Presently, the sewage system allows 35 households and 14 institutions, including Kumasi Technical University.
The development followed government’s efforts in securing a World Bank funding for the rehabilitation and expansion of the treatment centre, which has an aquaculture attached, to create business ventures for the community.
Other institutions that would be added to the expansion project would include Kumasi Central Prisons and toilets only from the Komfo Anokye Teaching Hospital (KATH).
The project is expected to be completed in two years.
Ms Cecilia Abena Dapaah, Minister for Sanitation and Water Resources, disclosed these during her second day of a working tour to monitor progress of work in some parts of the Ashanti Region at the weekend.
According to the Minister, the cost of the original project was $35 million, “but we have realised that the horizon of design and the vision to achieve has called for a negotiation for more funds, and so we are still negotiating.”

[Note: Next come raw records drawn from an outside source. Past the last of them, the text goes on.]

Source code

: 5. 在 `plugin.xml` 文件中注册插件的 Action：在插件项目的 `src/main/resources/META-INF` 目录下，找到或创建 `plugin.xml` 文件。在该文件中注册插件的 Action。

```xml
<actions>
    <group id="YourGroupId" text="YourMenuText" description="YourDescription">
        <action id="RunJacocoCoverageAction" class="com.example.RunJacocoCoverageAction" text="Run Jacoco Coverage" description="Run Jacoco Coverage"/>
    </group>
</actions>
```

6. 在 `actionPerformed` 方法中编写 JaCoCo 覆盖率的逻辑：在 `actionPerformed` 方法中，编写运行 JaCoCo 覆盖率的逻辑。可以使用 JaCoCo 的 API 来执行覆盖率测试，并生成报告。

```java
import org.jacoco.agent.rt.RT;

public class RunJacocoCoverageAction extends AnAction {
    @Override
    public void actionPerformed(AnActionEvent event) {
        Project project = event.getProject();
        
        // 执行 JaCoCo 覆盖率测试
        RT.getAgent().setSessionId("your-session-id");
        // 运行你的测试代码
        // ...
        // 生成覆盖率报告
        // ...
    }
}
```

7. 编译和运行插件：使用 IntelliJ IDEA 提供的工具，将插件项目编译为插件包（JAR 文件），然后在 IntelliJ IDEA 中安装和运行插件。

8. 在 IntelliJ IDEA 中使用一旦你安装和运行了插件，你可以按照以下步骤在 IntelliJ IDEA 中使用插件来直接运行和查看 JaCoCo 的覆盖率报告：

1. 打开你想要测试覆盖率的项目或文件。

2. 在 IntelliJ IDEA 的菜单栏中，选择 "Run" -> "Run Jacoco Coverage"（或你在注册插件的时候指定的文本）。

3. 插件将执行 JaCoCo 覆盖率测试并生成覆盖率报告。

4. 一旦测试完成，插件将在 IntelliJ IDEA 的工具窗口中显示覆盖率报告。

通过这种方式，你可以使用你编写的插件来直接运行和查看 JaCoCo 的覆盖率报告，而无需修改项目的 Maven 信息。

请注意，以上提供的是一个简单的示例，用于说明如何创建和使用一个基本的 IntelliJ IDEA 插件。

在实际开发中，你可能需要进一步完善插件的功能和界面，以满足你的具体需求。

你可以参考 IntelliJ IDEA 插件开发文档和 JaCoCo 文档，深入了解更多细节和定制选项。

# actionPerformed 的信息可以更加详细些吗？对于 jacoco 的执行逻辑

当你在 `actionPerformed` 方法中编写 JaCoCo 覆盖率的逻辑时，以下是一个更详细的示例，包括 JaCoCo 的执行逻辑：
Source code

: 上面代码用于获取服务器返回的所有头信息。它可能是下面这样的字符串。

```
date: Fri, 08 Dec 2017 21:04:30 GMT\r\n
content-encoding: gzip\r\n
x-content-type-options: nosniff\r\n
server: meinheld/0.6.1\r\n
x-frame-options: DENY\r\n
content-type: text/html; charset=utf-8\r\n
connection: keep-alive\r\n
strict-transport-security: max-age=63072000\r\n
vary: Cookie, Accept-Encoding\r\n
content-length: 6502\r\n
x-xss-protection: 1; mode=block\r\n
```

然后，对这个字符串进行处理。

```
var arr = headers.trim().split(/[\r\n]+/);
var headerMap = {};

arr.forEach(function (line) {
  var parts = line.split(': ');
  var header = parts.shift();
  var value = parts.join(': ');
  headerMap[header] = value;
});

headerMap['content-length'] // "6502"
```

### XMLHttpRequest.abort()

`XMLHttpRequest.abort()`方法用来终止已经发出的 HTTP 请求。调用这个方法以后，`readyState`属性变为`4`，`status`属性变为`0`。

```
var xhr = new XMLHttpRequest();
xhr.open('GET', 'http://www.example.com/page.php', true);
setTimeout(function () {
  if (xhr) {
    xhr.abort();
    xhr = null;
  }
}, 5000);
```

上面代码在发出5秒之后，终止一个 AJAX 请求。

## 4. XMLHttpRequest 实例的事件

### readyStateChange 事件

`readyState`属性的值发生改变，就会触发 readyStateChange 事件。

She pointed out that charges would be effected to generate income to maintain the project as “government should not be the one to always fund and maintain projects,” and stressed “it should be self financed”.
As part of the tour, the Minister visited the Oti Landfill, where re-engineering of the site was seriously ongoing.
She was excited that the treatment centre would soon turn the place into a tourist site as different species of birds have taken hold of the site as their home.
“Government is going to plant about 10,000 tree species here to make the place eco-friendly,” she mentioned.
She said government was determined to improve the health of the citizenry by way of enhancing sanitation projects and would not relent on that.